Predictably, all this prompted plenty of chest-thumping and finger-pointing on Capitol Hill. Senator Tom Cotton—never shy about defending security protocols—spoke for his side. “I agree with both inspectors general who have evaluated the matter: the complaint is not credible and the inspectors general and the DNI took the necessary steps,” he declared. Democratic Senator Mark Warner, the committee’s vice chair and long an intelligence hawk, was considerably less convinced. Warner questioned not just the decision-making, but the process, including whether Gabbard herself had played a role in facilitating a call between Trump and FBI agents during a raid. On CBS, Warner invoked the oldest expectation in public service: “Ignorance of the law is not an excuse if you’re the Director of National Intelligence.”
Despite the storm, Gabbard’s team held its ground. Dever, in follow-up letters, pushed back at any accusation of impropriety.
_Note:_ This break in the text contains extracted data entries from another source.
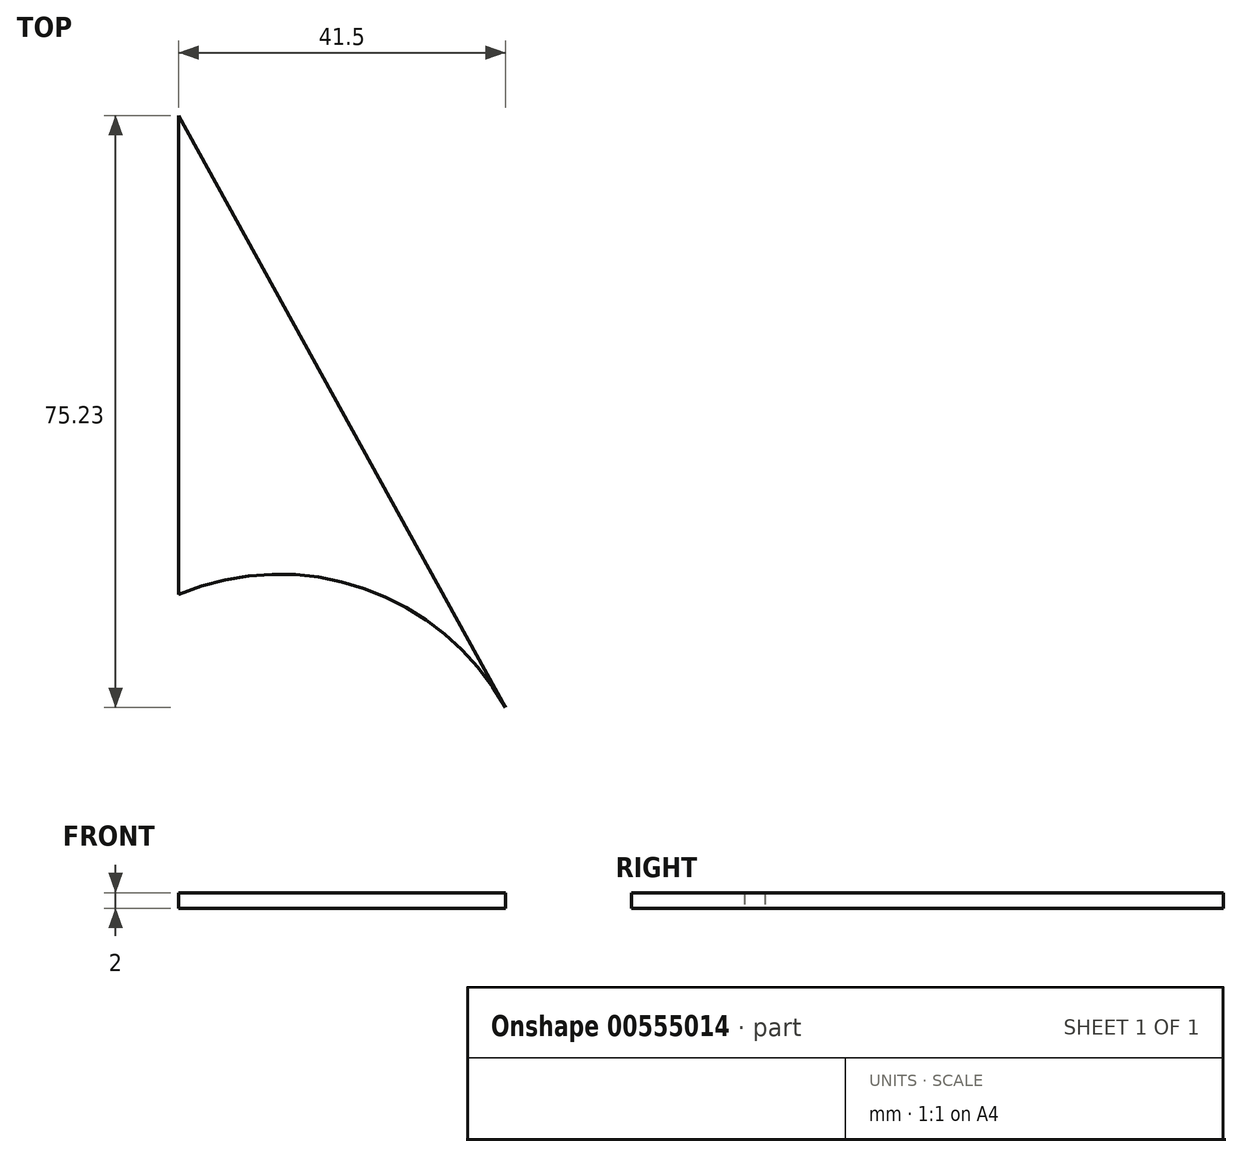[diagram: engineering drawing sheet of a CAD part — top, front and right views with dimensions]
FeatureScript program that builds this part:
annotation { "Feature Type Name" : "Feature", "Feature Type Description" : "" }
export const myFeature = defineFeature(function(context is Context, id is Id, definition is map)
    precondition{}
    {
        {
            var Q0;
            Q0=qCreatedBy(makeId("Top.planeOp"),FACE);
            var sketch = newSketch(context, id + "F0", { "sketchPlane" : qUnion([Q0])});
            skLineSegment(sketch, "E0", {"start": v(0, 0) * mm, "end": v(0, 60.87) * mm});
            skLineSegment(sketch, "E1", {"start": v(0, 60.87) * mm, "end": v(41.5, -14.36) * mm});
            skArc(sketch, "E2", {"start": v(41.5, -14.36) * mm, "mid": v(23.5, 0.8) * mm, "end": v(0, 0) * mm});
            skSolve(sketch);
        }
        {
            var Q0;
            Q0=makeQuery(id+"F0.imprint","IMPRINT",FACE,{"disambiguationData":[TD([[makeQuery(id+"F0.imprint","IMPRINT",EDGE,{"derivedFrom":sQuery(id+"F0.wireOp",EDGE,"E0")}),-1.0]])]});
            extrude(context, id + "F1", {"entities" : qUnion([Q0]), "depth" : 2 * mm, "offsetDistance" : 25 * mm});
        }
    });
He noted that given the sensitivity of the complaint, steps were taken to keep Congress in the loop—even if that looked (to critics) like a secretive game of telephone. In at least one instance, the acting inspector general had to “hand-deliver” documentation to the Gang of Eight, Washington’s most senior national security lawmakers, who weren’t allowed to jot anything down before their “read and return.” Belt-and-suspenders secrecy, but well within legal bounds.
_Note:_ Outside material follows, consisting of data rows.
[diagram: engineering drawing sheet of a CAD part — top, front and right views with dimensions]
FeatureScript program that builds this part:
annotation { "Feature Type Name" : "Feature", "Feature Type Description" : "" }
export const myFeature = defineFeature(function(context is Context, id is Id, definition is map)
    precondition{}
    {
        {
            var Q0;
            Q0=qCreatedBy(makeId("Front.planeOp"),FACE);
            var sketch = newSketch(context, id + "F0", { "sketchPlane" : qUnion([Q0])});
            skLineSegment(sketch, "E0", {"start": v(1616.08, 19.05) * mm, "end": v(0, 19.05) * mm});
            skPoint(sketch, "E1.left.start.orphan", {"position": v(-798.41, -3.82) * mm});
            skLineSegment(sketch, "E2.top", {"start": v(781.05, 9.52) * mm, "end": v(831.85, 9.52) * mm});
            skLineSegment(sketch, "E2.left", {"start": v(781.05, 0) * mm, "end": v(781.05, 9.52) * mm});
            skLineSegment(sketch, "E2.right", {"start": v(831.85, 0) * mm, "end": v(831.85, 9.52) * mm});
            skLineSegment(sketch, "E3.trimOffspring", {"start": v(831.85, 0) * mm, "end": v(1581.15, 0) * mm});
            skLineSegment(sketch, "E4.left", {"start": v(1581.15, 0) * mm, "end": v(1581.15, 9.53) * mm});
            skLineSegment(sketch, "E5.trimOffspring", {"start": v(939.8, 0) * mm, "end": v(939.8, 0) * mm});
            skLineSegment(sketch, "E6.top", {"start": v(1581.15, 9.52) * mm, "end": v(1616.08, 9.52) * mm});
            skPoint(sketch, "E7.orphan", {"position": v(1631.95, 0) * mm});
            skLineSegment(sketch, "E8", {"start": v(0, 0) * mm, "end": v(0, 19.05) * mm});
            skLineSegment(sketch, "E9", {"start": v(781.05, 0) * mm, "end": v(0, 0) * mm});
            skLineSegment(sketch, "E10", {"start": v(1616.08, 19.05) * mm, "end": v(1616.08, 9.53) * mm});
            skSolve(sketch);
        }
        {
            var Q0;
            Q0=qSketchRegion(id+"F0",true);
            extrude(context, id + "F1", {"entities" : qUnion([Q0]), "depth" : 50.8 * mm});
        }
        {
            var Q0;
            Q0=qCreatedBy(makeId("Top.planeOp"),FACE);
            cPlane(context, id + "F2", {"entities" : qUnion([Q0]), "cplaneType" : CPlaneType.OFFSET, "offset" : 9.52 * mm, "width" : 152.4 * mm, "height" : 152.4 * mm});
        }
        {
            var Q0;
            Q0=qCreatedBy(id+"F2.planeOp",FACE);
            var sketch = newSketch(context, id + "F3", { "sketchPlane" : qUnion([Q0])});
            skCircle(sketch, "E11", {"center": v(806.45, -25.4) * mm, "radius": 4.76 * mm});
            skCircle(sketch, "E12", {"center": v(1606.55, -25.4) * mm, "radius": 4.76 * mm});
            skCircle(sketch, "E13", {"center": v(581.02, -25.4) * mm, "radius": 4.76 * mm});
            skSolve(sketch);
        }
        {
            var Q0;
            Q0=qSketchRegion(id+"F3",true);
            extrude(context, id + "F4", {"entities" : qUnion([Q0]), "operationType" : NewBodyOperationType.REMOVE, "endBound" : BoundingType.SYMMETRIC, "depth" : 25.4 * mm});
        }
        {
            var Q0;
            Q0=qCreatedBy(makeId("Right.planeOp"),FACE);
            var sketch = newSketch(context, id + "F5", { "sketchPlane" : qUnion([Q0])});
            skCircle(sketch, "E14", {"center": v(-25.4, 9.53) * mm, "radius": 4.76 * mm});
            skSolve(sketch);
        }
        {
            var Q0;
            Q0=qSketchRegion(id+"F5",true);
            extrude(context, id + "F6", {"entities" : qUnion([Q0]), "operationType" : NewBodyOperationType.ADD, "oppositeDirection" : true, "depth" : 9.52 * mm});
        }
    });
Peeling away the layers, much of this story comes down to the way whispers get amplified in the political echo chamber. The original thrust—Trump’s inner circle consorting with foreign agents—turned out to be air. Instead, two international officials apparently talked about someone with links to Trump. Hardly the stuff of midnight cloak-and-dagger. Still, as one caustic opinion piece observed, sometimes these stories act as a kind of IQ test: “even the story pre-amendment still had way too many holes to take seriously.”
What’s left, then, when scandal fades but headlines linger? The episode reads like a commentary on the wider dysfunction in how politicians and the press treat even routine intelligence matters. Anything remotely suggestive of controversy gets a magnifying glass. Once errors are acknowledged, the volume rarely comes down.
Now, Gabbard is set to appear before the Senate Intelligence Committee. The real substance looks relatively thin, but the ordeal is yet another cautionary tale: in today’s Washington, even stray shadows—if they fall across the right players—can look gigantic.